Join us for a panel discussion, designed to interrogate and move forward discussions around the body, its politics and movement practices, and the current discourse with colonial history.
Facilitated by author, journalist and Bernie Grant Arts Centre Artistic Director & CEO Azieb Pool, the panel will include author, actress, director and public speaker Kelechi Okafor, who is the host of the Say Your Mind podcast, as well as being a highly skilled pole and twerk fitness instructor.
They will be joined by choreographer Mamela Nyamza whose autobiographical work, which will be shown at the Barbican for four nights, addresses social injustice. She seeks to show the significance and particularity of each dancer’s movement that have been moulded by many diverse contexts and backgrounds through their history as classically trained dancers, permeated with embodiments of personal, public and political experiences as artists in South Africa.
About the speakers
Mamela Nyamza
South African choreographer Mamela Nyamza, trained in ballet at Zama Dance School in Gugulethu, went on to attain a formal National Diploma at the Tshwane University of Technology, and continued at The Ailey School in New York, deconstructs classical dance in groundbreaking works like The Dying Swan (1998) and Hatched (2007). Her pieces challenge norms with autobiographical themes and address social injustices in works like Black Privilege. Nyamza’s accolades include recognition at the Makhanda Standard Bank National Arts Festival and JOMBA! Dance Festival as Legacy Artist for the Year 2023. She was named the Standard Bank Young Artist for Dance in 2011 and received the IMBOKODO Award for Dance in 2016. Invited to participate in events around the world, she aims to use dance for social commentary through her non-profit company, MAMELAS ARTISTIC MOVEMENT.
Kelechi Okafor
Kelechi Okafor is a storyteller.
Whether it’s through her podcasts or books as well as informative video essays – Kelechi explores and challenges what it means to navigate modern society based on what we remember of our histories.

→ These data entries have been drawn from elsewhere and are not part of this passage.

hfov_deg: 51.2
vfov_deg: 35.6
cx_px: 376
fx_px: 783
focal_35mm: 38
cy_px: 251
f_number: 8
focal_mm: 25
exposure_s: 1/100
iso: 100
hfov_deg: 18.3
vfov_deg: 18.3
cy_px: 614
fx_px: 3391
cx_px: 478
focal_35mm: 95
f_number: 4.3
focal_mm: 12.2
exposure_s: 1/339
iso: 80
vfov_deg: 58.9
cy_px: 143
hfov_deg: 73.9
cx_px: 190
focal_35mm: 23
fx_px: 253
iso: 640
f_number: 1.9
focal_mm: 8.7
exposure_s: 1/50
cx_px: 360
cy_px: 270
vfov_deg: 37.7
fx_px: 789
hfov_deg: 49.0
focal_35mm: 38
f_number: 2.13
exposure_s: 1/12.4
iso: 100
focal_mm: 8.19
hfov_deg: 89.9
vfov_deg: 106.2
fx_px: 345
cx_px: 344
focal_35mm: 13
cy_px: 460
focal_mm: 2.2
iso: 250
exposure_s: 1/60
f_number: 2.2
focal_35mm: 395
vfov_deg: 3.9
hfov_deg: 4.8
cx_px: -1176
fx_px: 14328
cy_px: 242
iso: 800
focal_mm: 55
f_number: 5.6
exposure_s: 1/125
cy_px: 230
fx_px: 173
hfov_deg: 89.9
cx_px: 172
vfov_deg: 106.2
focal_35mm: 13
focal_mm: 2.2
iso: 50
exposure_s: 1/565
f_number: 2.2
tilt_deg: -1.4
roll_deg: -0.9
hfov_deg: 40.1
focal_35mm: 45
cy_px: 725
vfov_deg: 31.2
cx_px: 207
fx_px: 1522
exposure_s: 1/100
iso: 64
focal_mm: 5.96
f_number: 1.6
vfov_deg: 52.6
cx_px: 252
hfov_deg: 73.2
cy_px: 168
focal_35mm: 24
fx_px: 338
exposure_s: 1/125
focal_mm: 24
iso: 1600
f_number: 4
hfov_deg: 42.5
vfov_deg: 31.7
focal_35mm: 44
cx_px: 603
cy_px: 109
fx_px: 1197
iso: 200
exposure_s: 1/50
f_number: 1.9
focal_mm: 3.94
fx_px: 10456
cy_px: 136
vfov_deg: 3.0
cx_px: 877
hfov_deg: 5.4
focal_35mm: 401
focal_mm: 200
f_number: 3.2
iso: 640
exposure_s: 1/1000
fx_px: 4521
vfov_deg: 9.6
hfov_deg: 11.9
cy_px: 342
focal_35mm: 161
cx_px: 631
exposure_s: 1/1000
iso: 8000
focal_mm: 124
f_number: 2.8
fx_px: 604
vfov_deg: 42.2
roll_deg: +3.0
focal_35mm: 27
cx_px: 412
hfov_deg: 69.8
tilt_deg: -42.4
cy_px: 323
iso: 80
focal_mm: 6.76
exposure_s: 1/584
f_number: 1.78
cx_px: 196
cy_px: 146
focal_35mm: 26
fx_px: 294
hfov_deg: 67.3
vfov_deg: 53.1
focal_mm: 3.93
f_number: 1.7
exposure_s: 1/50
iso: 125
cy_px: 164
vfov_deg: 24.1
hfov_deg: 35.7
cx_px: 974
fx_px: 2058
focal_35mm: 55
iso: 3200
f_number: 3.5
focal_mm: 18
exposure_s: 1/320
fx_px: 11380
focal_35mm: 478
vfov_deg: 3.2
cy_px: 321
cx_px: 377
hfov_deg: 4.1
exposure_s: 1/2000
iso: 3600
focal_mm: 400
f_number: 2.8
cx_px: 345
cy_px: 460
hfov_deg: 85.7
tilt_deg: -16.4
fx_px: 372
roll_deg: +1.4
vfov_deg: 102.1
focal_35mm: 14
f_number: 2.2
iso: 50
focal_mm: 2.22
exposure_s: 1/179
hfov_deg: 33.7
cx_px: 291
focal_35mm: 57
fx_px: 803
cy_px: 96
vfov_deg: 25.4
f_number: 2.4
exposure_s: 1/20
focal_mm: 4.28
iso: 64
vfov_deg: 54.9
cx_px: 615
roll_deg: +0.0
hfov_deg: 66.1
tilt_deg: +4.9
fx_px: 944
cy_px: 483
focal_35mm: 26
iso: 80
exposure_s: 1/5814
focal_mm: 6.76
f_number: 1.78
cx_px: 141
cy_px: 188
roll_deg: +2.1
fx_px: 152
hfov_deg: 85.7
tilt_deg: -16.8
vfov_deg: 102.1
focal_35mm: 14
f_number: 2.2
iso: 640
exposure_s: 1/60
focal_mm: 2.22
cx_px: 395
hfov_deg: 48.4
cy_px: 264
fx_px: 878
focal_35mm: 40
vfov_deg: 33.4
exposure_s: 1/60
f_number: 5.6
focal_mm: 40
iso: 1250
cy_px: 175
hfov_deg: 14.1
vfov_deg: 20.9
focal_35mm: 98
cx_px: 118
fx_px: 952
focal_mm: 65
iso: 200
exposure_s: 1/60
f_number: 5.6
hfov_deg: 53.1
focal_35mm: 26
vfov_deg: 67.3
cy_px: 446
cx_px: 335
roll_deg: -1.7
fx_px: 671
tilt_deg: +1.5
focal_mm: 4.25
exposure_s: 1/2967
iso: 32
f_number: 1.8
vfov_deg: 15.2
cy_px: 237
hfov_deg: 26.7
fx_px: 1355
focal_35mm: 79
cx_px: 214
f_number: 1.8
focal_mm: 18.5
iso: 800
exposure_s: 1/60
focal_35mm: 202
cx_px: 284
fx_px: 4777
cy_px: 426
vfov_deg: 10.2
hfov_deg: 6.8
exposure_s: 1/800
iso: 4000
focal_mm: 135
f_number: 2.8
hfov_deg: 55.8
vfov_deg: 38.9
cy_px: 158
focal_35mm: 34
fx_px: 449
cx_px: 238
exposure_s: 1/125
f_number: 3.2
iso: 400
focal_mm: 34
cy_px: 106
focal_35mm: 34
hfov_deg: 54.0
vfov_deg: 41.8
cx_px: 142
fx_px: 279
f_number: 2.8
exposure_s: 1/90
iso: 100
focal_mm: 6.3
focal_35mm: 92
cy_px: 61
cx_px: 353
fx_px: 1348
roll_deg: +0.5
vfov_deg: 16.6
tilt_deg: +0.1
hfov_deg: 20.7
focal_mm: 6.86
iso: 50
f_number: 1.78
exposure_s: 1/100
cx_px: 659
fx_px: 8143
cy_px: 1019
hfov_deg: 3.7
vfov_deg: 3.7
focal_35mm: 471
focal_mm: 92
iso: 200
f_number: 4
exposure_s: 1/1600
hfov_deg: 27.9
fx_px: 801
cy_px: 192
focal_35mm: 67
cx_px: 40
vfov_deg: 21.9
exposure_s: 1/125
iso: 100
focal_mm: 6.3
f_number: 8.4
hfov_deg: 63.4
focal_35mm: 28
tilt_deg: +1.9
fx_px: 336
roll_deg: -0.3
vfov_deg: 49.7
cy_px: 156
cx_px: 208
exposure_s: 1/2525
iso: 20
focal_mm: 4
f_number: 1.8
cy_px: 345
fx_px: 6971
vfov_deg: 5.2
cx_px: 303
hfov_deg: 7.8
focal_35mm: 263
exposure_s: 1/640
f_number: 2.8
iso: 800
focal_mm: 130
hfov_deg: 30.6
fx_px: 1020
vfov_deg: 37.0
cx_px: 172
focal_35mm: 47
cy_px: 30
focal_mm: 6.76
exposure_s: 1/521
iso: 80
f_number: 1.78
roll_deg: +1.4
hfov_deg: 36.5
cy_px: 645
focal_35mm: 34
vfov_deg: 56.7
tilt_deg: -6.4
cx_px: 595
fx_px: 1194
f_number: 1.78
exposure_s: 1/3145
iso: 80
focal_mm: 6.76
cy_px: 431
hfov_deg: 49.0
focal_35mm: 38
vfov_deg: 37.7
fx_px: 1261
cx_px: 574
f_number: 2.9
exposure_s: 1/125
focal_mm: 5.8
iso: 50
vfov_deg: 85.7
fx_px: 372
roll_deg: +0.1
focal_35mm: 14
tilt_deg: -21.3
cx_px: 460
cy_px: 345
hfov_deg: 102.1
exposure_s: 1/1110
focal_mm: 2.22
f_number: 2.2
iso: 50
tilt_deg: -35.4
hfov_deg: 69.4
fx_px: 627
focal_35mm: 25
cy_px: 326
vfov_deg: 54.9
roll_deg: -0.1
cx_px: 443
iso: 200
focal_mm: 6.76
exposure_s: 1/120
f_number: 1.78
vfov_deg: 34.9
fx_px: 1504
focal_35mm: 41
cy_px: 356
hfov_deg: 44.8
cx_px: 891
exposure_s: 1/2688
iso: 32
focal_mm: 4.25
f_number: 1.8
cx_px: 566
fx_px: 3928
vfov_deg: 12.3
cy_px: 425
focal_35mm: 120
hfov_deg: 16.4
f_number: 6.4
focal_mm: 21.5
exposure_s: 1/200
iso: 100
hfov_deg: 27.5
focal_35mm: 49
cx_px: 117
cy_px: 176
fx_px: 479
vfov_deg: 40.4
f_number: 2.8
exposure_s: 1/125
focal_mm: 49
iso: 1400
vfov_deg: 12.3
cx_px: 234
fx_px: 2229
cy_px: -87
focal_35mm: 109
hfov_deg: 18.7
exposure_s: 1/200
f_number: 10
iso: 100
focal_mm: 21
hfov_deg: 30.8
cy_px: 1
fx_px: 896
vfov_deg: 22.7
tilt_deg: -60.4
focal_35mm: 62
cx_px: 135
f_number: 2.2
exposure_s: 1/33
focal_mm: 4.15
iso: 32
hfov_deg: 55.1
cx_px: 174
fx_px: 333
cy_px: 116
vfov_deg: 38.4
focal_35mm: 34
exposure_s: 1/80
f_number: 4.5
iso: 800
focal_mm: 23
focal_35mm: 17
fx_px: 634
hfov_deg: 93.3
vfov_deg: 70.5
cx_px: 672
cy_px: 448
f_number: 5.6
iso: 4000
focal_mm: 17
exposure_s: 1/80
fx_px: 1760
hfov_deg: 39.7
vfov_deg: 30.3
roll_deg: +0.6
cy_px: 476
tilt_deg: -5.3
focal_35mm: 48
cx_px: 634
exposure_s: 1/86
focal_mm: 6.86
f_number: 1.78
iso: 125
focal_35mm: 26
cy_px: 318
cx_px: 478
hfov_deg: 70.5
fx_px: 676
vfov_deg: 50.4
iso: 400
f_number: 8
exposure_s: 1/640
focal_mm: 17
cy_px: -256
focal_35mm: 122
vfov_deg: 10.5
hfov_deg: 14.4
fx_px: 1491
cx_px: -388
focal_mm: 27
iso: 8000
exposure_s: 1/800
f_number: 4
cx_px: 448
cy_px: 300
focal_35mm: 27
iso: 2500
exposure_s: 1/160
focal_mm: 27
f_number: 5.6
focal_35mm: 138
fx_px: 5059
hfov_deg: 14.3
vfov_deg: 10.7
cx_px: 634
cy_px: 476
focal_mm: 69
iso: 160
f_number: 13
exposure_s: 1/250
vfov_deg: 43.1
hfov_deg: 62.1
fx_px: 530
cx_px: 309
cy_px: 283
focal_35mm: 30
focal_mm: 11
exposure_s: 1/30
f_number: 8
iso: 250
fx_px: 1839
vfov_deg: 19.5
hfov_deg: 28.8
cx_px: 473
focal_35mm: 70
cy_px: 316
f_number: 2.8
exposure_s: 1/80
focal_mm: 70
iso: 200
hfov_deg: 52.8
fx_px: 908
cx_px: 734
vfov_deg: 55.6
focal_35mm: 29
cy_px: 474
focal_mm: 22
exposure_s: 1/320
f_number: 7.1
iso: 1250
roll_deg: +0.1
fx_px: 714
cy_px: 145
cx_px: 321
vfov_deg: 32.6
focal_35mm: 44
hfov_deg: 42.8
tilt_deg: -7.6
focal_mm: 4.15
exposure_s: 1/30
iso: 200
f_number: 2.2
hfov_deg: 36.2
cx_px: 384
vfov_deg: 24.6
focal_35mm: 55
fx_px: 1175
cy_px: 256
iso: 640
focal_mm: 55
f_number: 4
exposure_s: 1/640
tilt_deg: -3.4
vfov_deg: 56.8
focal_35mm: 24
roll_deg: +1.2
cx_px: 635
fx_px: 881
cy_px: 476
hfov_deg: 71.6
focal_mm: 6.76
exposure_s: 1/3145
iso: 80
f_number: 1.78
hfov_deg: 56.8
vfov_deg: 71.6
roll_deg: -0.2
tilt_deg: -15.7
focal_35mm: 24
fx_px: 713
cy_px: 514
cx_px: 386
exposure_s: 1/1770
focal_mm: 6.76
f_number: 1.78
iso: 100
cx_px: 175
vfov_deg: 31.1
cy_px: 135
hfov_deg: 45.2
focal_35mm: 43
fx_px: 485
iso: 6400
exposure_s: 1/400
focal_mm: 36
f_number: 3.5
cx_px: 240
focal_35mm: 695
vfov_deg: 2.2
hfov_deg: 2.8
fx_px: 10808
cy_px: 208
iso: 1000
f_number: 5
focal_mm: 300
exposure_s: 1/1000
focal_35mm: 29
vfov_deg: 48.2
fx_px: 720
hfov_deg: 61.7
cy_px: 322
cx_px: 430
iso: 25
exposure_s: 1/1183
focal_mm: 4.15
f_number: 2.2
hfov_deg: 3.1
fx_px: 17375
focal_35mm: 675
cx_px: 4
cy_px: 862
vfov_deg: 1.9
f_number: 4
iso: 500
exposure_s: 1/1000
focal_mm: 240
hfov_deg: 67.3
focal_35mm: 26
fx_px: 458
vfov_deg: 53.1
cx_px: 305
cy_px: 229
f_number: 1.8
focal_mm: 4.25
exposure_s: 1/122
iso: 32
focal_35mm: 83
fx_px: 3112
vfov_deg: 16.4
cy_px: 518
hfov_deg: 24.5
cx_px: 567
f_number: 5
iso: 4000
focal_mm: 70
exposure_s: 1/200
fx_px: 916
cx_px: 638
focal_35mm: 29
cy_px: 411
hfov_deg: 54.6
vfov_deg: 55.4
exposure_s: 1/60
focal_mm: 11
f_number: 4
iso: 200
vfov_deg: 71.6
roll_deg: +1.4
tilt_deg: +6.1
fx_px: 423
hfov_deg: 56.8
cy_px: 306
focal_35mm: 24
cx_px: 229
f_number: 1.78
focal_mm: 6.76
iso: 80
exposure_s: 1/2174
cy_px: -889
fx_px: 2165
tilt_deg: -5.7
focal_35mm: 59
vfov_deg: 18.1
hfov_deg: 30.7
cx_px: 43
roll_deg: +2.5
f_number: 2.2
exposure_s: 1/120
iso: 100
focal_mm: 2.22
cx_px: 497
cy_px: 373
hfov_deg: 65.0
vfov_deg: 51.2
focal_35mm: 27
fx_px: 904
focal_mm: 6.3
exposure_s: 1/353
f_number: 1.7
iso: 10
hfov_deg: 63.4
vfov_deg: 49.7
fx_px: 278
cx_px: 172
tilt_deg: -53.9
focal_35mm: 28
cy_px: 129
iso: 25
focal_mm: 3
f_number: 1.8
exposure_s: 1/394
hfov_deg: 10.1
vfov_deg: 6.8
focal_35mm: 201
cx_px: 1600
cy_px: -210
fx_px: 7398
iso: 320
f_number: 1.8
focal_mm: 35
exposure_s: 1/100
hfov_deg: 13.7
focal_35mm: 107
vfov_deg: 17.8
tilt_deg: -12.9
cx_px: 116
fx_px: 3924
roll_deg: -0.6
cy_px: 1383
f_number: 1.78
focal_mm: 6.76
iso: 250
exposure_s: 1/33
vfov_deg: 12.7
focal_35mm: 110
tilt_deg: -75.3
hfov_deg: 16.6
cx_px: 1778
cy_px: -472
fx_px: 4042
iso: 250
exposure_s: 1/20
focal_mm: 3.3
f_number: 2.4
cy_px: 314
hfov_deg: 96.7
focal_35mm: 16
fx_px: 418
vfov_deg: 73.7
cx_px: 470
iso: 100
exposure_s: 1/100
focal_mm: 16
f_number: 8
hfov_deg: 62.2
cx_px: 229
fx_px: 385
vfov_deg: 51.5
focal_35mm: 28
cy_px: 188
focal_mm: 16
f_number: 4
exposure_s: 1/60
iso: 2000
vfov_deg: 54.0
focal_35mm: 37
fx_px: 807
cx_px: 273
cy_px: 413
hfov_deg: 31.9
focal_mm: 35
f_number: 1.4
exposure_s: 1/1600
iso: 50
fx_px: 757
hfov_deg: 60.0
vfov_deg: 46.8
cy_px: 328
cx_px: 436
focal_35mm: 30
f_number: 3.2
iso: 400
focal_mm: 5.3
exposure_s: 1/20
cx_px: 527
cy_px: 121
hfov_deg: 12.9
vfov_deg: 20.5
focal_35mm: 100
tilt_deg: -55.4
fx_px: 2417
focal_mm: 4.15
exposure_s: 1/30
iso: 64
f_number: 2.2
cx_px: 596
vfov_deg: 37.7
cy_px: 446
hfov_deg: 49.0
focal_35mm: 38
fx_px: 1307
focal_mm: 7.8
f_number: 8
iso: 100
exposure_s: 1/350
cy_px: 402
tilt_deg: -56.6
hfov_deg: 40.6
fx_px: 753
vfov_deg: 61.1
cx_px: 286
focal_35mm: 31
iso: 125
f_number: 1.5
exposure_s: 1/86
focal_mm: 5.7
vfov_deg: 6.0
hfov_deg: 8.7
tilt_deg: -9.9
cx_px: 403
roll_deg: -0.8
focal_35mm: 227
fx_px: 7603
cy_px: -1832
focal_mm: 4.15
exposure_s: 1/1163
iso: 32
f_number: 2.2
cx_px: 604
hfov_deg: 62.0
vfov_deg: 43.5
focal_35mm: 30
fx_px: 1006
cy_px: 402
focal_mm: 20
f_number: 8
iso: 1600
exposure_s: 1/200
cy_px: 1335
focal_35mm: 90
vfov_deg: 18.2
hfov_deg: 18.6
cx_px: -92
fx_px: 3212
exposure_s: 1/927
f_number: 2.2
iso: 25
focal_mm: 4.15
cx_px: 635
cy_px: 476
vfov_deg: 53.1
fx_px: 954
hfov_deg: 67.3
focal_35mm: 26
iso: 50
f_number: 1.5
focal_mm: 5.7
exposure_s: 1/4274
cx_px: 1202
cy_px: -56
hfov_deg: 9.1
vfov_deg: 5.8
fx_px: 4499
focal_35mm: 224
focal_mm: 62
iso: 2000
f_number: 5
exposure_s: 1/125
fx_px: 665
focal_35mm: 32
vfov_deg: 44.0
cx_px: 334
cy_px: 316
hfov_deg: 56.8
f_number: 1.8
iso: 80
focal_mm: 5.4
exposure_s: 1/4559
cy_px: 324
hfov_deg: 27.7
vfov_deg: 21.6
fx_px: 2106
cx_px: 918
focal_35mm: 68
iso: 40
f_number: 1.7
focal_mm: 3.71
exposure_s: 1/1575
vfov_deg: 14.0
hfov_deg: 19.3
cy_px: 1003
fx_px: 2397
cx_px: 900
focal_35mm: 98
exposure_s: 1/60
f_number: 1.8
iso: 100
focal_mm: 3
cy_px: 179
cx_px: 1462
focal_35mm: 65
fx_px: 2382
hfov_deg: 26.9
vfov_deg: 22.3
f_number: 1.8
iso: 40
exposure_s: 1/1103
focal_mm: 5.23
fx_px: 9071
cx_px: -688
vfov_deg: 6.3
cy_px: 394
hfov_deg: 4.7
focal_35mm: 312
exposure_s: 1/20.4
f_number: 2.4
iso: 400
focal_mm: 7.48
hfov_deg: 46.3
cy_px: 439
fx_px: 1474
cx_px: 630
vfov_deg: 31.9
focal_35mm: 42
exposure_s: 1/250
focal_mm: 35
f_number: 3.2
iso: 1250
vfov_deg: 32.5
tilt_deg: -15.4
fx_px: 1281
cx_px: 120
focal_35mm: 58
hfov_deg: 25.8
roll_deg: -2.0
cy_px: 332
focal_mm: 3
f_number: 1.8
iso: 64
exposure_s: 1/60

The spiritual is political and this is why Kelechi’s Tarot, astrology Yoruba cosmology offerings are instrumental to her understanding of liberation, on an individual and collective level.
Azieb Pool
Azieb Pool is Artistic Director & CEO of the Bernie Grant Arts Centre, London and founder of the Tottenham Literature Festival. Azieb was previously the Senior Programmer for Contemporary Culture at the Southbank Centre, London where she curated the Africa Utopia Festival and was a lead programmer of the WOW Women of the World festival, which included taking WOW to Somaliland, Nigeria and Baltimore USA.
A Guardian journalist for over a decade, Azieb has written for many international publications including The Times, Stylist and Vogue Magazine UK. Formerly Associate Editor of Arise Magazine, Azieb is the author of two books: Fashion Cities Africa and My Fathers’ Daughter. Azieb is a trustee of LIFT (the London International Festival of Theatre), a former Artistic Advisor of the Manchester International Festival (MIF), a patron of the SI Leeds Prize, the bi-annual award for unpublished fiction by UK Black and Asian women and sits on the Mayor of London’s Cultural Advisory group for the annual Black on the Square event in Trafalgar Square.